WHAT TO WORK ON> Beginning at the line containing "rises high, and" in the material below and ending at the line containing "Our sins can", return each line exactly and add nothing.

==========

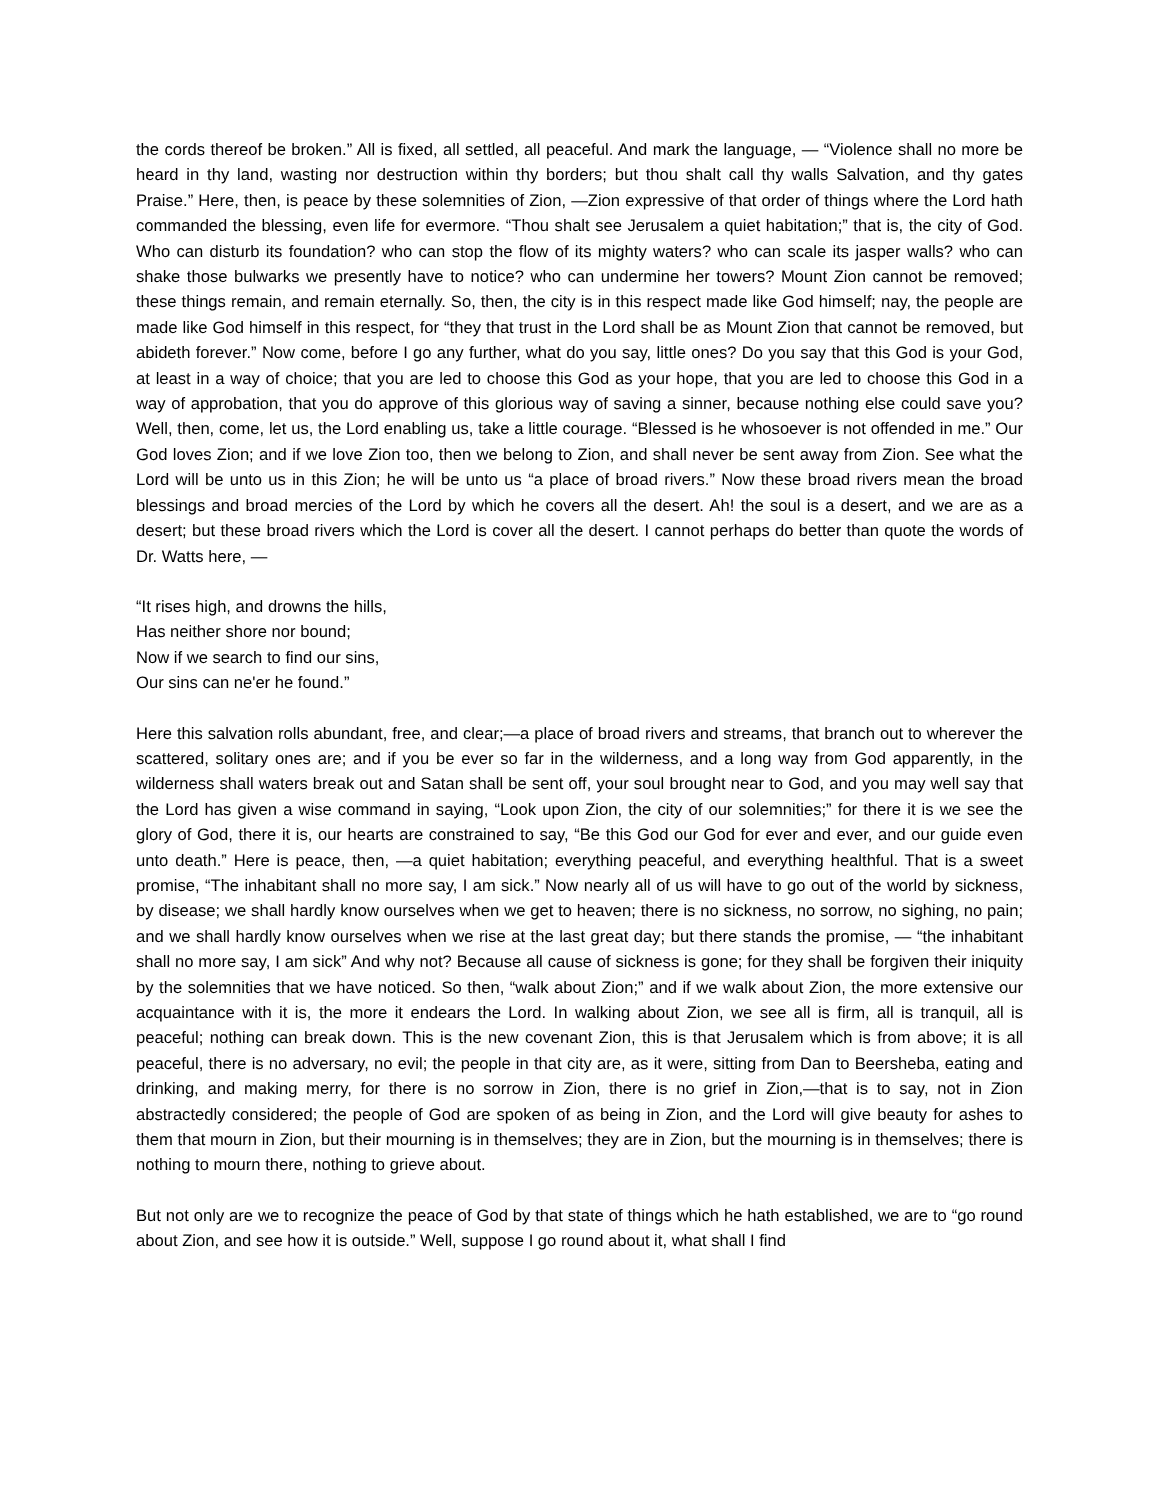the cords thereof be broken.” All is fixed, all settled, all peaceful. And mark the language, — “Violence shall no more be heard in thy land, wasting nor destruction within thy borders; but thou shalt call thy walls Salvation, and thy gates Praise.” Here, then, is peace by these solemnities of Zion, —Zion expressive of that order of things where the Lord hath commanded the blessing, even life for evermore. “Thou shalt see Jerusalem a quiet habitation;” that is, the city of God. Who can disturb its foundation? who can stop the flow of its mighty waters? who can scale its jasper walls? who can shake those bulwarks we presently have to notice? who can undermine her towers? Mount Zion cannot be removed; these things remain, and remain eternally. So, then, the city is in this respect made like God himself; nay, the people are made like God himself in this respect, for “they that trust in the Lord shall be as Mount Zion that cannot be removed, but abideth forever.” Now come, before I go any further, what do you say, little ones? Do you say that this God is your God, at least in a way of choice; that you are led to choose this God as your hope, that you are led to choose this God in a way of approbation, that you do approve of this glorious way of saving a sinner, because nothing else could save you? Well, then, come, let us, the Lord enabling us, take a little courage. “Blessed is he whosoever is not offended in me.” Our God loves Zion; and if we love Zion too, then we belong to Zion, and shall never be sent away from Zion. See what the Lord will be unto us in this Zion; he will be unto us “a place of broad rivers.” Now these broad rivers mean the broad blessings and broad mercies of the Lord by which he covers all the desert. Ah! the soul is a desert, and we are as a desert; but these broad rivers which the Lord is cover all the desert. I cannot perhaps do better than quote the words of Dr. Watts here, —
“It rises high, and drowns the hills,
Has neither shore nor bound;
Now if we search to find our sins,
Our sins can ne'er he found.”
Here this salvation rolls abundant, free, and clear;—a place of broad rivers and streams, that branch out to wherever the scattered, solitary ones are; and if you be ever so far in the wilderness, and a long way from God apparently, in the wilderness shall waters break out and Satan shall be sent off, your soul brought near to God, and you may well say that the Lord has given a wise command in saying, “Look upon Zion, the city of our solemnities;” for there it is we see the glory of God, there it is, our hearts are constrained to say, “Be this God our God for ever and ever, and our guide even unto death.” Here is peace, then, —a quiet habitation; everything peaceful, and everything healthful. That is a sweet promise, “The inhabitant shall no more say, I am sick.” Now nearly all of us will have to go out of the world by sickness, by disease; we shall hardly know ourselves when we get to heaven; there is no sickness, no sorrow, no sighing, no pain; and we shall hardly know ourselves when we rise at the last great day; but there stands the promise, — “the inhabitant shall no more say, I am sick” And why not? Because all cause of sickness is gone; for they shall be forgiven their iniquity by the solemnities that we have noticed. So then, “walk about Zion;” and if we walk about Zion, the more extensive our acquaintance with it is, the more it endears the Lord. In walking about Zion, we see all is firm, all is tranquil, all is peaceful; nothing can break down. This is the new covenant Zion, this is that Jerusalem which is from above; it is all peaceful, there is no adversary, no evil; the people in that city are, as it were, sitting from Dan to Beersheba, eating and drinking, and making merry, for there is no sorrow in Zion, there is no grief in Zion,—that is to say, not in Zion abstractedly considered; the people of God are spoken of as being in Zion, and the Lord will give beauty for ashes to them that mourn in Zion, but their mourning is in themselves; they are in Zion, but the mourning is in themselves; there is nothing to mourn there, nothing to grieve about.
But not only are we to recognize the peace of God by that state of things which he hath established, we are to “go round about Zion, and see how it is outside.” Well, suppose I go round about it, what shall I find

==========

TASK ANSWER>
“It rises high, and drowns the hills,
Has neither shore nor bound;
Now if we search to find our sins,
Our sins can ne'er he found.”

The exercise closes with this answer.